SUPPLIED INFORMATION:

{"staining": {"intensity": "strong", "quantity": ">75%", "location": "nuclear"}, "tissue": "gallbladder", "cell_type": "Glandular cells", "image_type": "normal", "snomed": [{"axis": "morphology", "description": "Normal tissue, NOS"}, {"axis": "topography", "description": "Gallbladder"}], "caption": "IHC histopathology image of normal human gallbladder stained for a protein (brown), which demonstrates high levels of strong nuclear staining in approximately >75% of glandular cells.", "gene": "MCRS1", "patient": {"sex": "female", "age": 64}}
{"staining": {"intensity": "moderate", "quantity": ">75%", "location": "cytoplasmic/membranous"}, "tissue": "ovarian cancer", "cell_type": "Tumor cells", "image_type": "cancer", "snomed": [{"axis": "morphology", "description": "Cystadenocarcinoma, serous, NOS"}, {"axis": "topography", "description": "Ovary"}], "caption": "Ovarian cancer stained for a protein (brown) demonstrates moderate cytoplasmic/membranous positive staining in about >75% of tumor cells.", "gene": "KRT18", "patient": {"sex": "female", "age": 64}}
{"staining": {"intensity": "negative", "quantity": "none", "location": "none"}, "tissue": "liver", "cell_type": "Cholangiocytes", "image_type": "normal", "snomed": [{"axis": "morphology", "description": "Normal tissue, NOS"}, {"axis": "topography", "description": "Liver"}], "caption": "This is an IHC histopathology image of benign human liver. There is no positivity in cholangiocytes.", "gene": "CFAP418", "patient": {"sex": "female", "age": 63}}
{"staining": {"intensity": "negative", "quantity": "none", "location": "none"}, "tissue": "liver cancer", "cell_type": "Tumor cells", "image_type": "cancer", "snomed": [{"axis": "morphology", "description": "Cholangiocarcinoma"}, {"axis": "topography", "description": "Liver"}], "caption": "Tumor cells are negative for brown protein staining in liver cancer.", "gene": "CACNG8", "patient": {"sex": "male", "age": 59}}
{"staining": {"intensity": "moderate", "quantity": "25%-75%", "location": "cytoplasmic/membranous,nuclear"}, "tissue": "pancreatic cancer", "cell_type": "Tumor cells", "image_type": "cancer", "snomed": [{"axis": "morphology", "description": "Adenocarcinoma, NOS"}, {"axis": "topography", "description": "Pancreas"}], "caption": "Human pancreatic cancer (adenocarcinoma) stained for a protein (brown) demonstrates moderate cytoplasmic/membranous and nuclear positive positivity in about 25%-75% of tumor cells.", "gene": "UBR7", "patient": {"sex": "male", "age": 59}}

TASK:
Each line of the listing is to be duplicated exactly as it appears.

SOLUTION TO THE EXERCISE:
{"staining": {"intensity": "strong", "quantity": ">75%", "location": "nuclear"}, "tissue": "gallbladder", "cell_type": "Glandular cells", "image_type": "normal", "snomed": [{"axis": "morphology", "description": "Normal tissue, NOS"}, {"axis": "topography", "description": "Gallbladder"}], "caption": "IHC histopathology image of normal human gallbladder stained for a protein (brown), which demonstrates high levels of strong nuclear staining in approximately >75% of glandular cells.", "gene": "MCRS1", "patient": {"sex": "female", "age": 64}}
{"staining": {"intensity": "moderate", "quantity": ">75%", "location": "cytoplasmic/membranous"}, "tissue": "ovarian cancer", "cell_type": "Tumor cells", "image_type": "cancer", "snomed": [{"axis": "morphology", "description": "Cystadenocarcinoma, serous, NOS"}, {"axis": "topography", "description": "Ovary"}], "caption": "Ovarian cancer stained for a protein (brown) demonstrates moderate cytoplasmic/membranous positive staining in about >75% of tumor cells.", "gene": "KRT18", "patient": {"sex": "female", "age": 64}}
{"staining": {"intensity": "negative", "quantity": "none", "location": "none"}, "tissue": "liver", "cell_type": "Cholangiocytes", "image_type": "normal", "snomed": [{"axis": "morphology", "description": "Normal tissue, NOS"}, {"axis": "topography", "description": "Liver"}], "caption": "This is an IHC histopathology image of benign human liver. There is no positivity in cholangiocytes.", "gene": "CFAP418", "patient": {"sex": "female", "age": 63}}
{"staining": {"intensity": "negative", "quantity": "none", "location": "none"}, "tissue": "liver cancer", "cell_type": "Tumor cells", "image_type": "cancer", "snomed": [{"axis": "morphology", "description": "Cholangiocarcinoma"}, {"axis": "topography", "description": "Liver"}], "caption": "Tumor cells are negative for brown protein staining in liver cancer.", "gene": "CACNG8", "patient": {"sex": "male", "age": 59}}
{"staining": {"intensity": "moderate", "quantity": "25%-75%", "location": "cytoplasmic/membranous,nuclear"}, "tissue": "pancreatic cancer", "cell_type": "Tumor cells", "image_type": "cancer", "snomed": [{"axis": "morphology", "description": "Adenocarcinoma, NOS"}, {"axis": "topography", "description": "Pancreas"}], "caption": "Human pancreatic cancer (adenocarcinoma) stained for a protein (brown) demonstrates moderate cytoplasmic/membranous and nuclear positive positivity in about 25%-75% of tumor cells.", "gene": "UBR7", "patient": {"sex": "male", "age": 59}}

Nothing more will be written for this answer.